REVIEWED: KNIGHT AND DAY

Knight and Day

Cruise and Diaz's parlance powers this Summer actioner.

2010 has been a year especially fraught with rom-com stinker after rom-com stinker, and when guns have been thrown into the mix, it has only seemed to make things worse – i.e. the dreadful Killers. Knight and Day, which plays like a turbo-charged, technologically advanced Hitchcock film, is a surprisingly potent mix of romance and carnage, milking its expensive and beauteous co-stars for all they’re worth.

Within moments of the lights going down, Roy Miller (Tom Cruise) bumps into June Havens (Cameron Diaz) in an airport. They don’t know each other – yet – but they realise they’re on the same flight, and so quickly become well-acquainted through a combination of mutual attraction and, well, gunfire. After takeoff, June returns from the airplane bathroom to find that Miller has disposed of everyone on the plane, including the pilots. He claims to be a secret agent being framed up by the FBI, while shady bureau G-Man Agent Fitzgerald (Peter Saarsgard) pursues him. Caught between the two, June must decide whether Miller is telling the truth or, as Fitzgerald claims, he has had a full-blown, Vanilla Sky-esque break with reality.
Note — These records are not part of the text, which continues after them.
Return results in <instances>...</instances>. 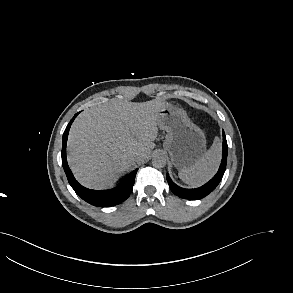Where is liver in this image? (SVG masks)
<instances>
[{
    "label": "liver",
    "mask_w": 293,
    "mask_h": 293,
    "mask_svg": "<svg viewBox=\"0 0 293 293\" xmlns=\"http://www.w3.org/2000/svg\"><path fill=\"white\" fill-rule=\"evenodd\" d=\"M165 106L156 98L114 101L83 111L74 120L67 143L68 163L76 179L88 188L104 189L143 162L155 147L158 116ZM132 156L139 161L130 162Z\"/></svg>",
    "instance_id": "obj_1"
}]
</instances>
Director James Mangold is aware at seemingly all times that his big-budget spy pic is thoroughly ludicrous, perhaps even hokey. However, given his previous triumphs – immaculate Johnny Cash biopic Walk the Line, and stellar western remake 3:10 to Yuma – it is clear that Mangold is a man well-versed in genre, and he knows how to make them work. In the action/adventure/rom-com subset, he finds himself another, albeit lesser, success in Knight and Day.

Day succeeds for two chief reasons – casting and pacing. Cruise and Diaz are an exceptionally matched pair, rallying dialogue off of one another like players on centre court, anticipating each other’s moves and performing in a wonderfully symbiotic synchronicity. Such is the strength of this partnership that the film’s slight demeanour isn’t only irrelevant, yet something of a cause for celebration. The mystery plot, though fairly involved, isn’t given a touch as much consideration as the myriad ways in which to generate sexual tension between the leads and, of course, the requisite means of blowing lots of stuff up.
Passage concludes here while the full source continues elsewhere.